[PATCH] D64939: Add a proposal for a libc project under the LLVM umbrella.

Mon Aug 12 21:36:53 PDT 2019

jfb added inline comments.

================
Comment at: llvm/docs/Proposals/LLVMLibC.rst:37
+  testing like fuzz testing and sanitizer-supported testing.
+- ABI independent implementation as far as possible.
+- Use source based implementations as far possible rather than
----------------
chandlerc wrote:
> sivachandra wrote:
> > jfb wrote:
> > > dlj wrote:
> > > > jfb wrote:
> > > > > sivachandra wrote:
> > > > > > dlj wrote:
> > > > > > > jfb wrote:
> > > > > > > > sivachandra wrote:
> > > > > > > > > jfb wrote:
> > > > > > > > > > Will it be ABI-stable? Maybe it's worth expanding on how the ABI will evolve, and what will be stable.
> > > > > > > > > I am not sure how exactly to word it here. Do you have any suggestions on what the ABI promise should be and what exactly to say in a proposal like this?
> > > > > > > > Depends on what people want to do with it. I'm just saying it should be given thought. If you want to interop with other libc then you need to match their ABI, which can be a burden. IIUC musl matched glibc almost accidentally, and is moving away from doing so. Then you might consider whether your libc is ABI stable over time, and how you'd manage that. The answer might change between static and dynamic versions.
> > > > > > > (Sorry for chiming in so late... I chatted with Siva, and I volunteered to add my take.)
> > > > > > > 
> > > > > > > I don't think we would ever try to maintain ABI-level interop with other libc implementations on purpose. There is some subtlety here, though, so let me step back for a moment.
> > > > > > > 
> > > > > > > (The next few paragraphs are largely for the benefit of folks who may be following along the review thread, so I'm surely restating more than necessary. This is a bit long, so you can skip to the end if you want... I won't tell anyone. ;-) )

## EXERCISE DESCRIPTION
Reproduce the libc proposal review thread from "Mon Aug 12 21:36:53" to "far as possible." word for word.

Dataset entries
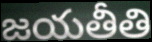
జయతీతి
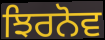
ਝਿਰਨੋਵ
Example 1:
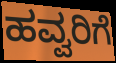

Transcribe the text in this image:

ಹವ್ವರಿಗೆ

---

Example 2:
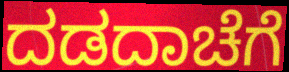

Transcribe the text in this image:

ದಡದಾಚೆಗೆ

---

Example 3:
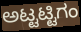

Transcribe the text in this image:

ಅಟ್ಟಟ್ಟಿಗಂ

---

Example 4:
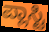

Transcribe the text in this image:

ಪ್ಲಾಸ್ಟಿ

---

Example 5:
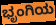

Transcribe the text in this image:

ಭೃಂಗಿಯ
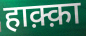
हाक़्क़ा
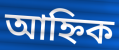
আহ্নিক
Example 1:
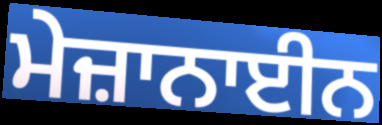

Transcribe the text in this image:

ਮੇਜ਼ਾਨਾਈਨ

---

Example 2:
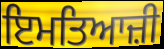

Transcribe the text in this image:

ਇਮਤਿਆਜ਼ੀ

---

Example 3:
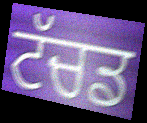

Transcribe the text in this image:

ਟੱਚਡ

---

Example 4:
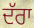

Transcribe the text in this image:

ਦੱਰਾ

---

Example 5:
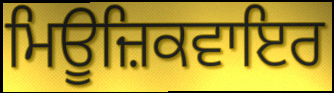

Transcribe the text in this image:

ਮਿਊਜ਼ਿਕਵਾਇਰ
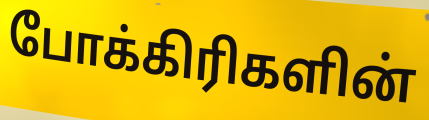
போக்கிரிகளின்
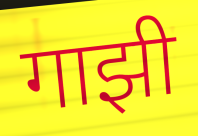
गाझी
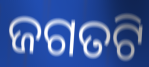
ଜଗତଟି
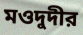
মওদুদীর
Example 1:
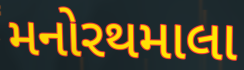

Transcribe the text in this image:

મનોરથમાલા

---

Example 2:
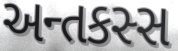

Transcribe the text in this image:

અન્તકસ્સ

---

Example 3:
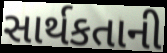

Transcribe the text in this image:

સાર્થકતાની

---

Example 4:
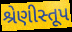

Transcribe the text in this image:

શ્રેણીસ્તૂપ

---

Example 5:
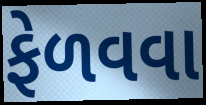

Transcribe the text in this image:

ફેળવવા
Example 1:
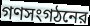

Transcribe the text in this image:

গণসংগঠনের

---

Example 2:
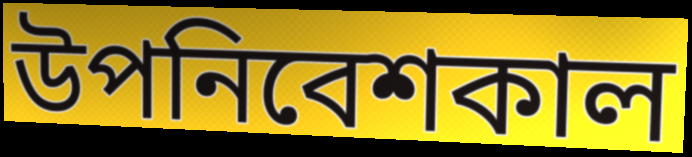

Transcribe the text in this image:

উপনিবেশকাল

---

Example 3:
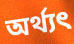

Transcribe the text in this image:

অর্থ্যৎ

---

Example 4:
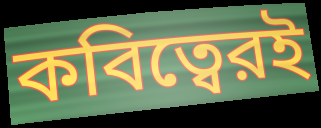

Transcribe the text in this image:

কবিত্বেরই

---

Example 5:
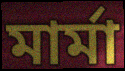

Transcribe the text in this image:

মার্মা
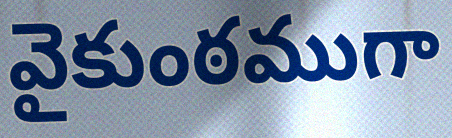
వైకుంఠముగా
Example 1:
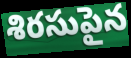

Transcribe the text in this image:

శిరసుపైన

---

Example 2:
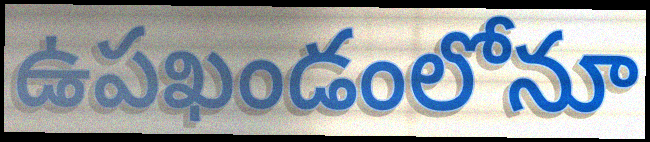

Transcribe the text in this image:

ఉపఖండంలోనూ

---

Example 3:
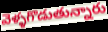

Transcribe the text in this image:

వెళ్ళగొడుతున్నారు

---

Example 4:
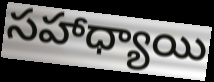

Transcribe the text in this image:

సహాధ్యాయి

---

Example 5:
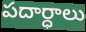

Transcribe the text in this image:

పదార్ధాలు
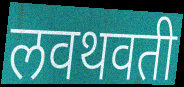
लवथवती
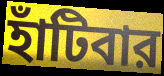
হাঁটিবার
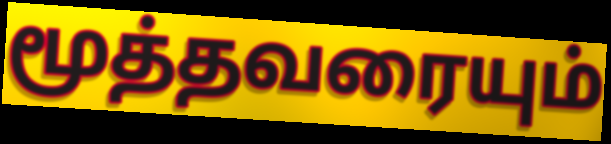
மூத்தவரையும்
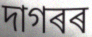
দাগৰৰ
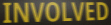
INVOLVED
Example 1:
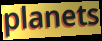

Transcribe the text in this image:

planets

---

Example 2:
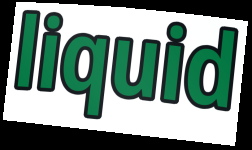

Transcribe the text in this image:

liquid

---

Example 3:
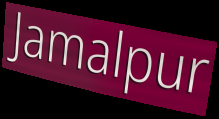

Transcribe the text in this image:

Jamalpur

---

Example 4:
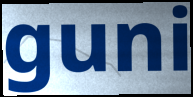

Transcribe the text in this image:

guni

## SOLUTION TO THIS PROBLEM
Mon Aug 12 21:36:53 PDT 2019

jfb added inline comments.

================
Comment at: llvm/docs/Proposals/LLVMLibC.rst:37
+  testing like fuzz testing and sanitizer-supported testing.
+- ABI independent implementation as far as possible.